RECORDED INFORMATION Block Start

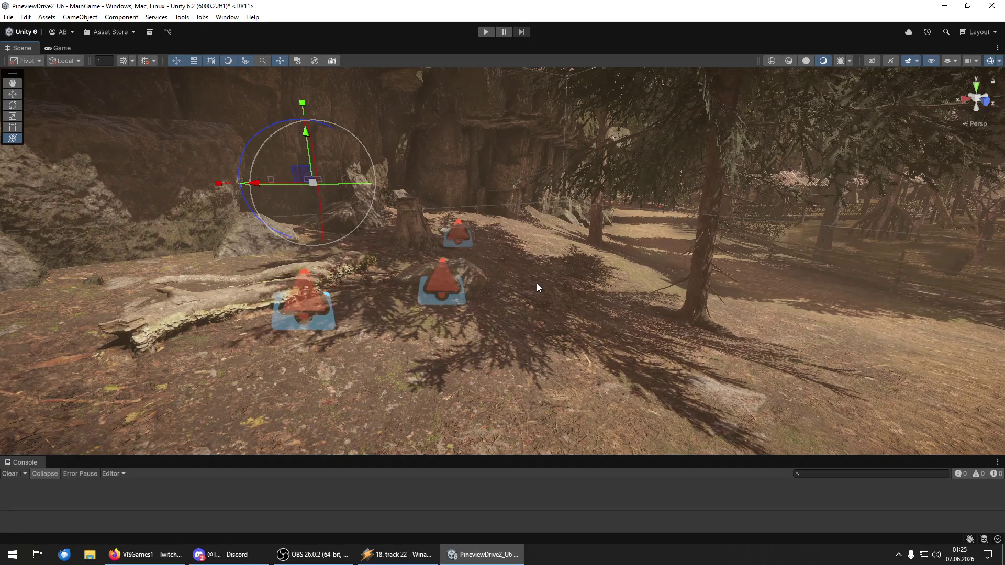
- Move toward the fence and cones, then select and frame the forked fallen log
key("w")
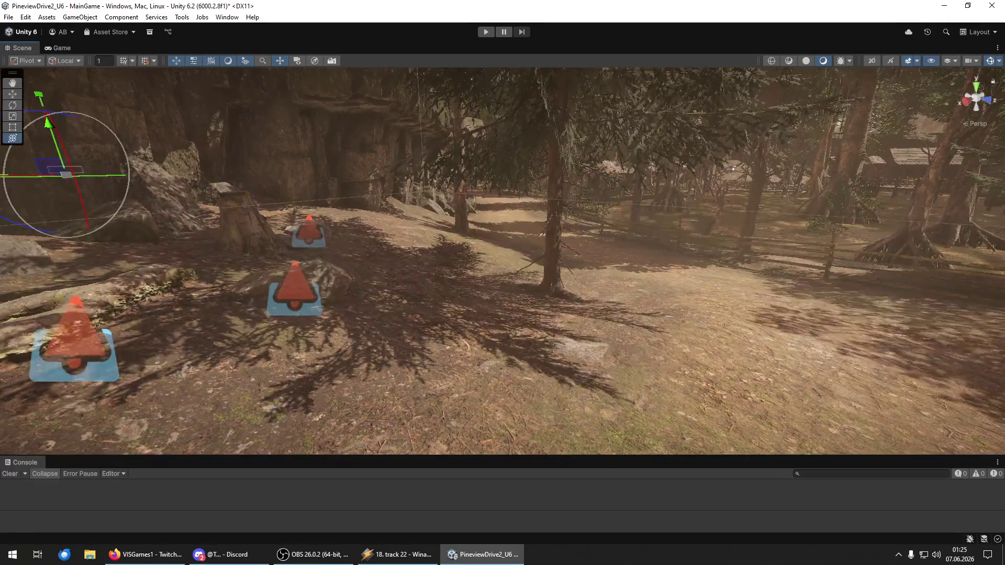
left_click(76, 341)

RECORDED INFORMATION Block End

§ **PROBLEM DETAILS**
Leaving out the pictures, repeat the data above exactly.

§ **SOLUTION FOR THIS PROBLEM**
- Move toward the fence and cones, then select and frame the forked fallen log
key("w")
left_click(76, 341)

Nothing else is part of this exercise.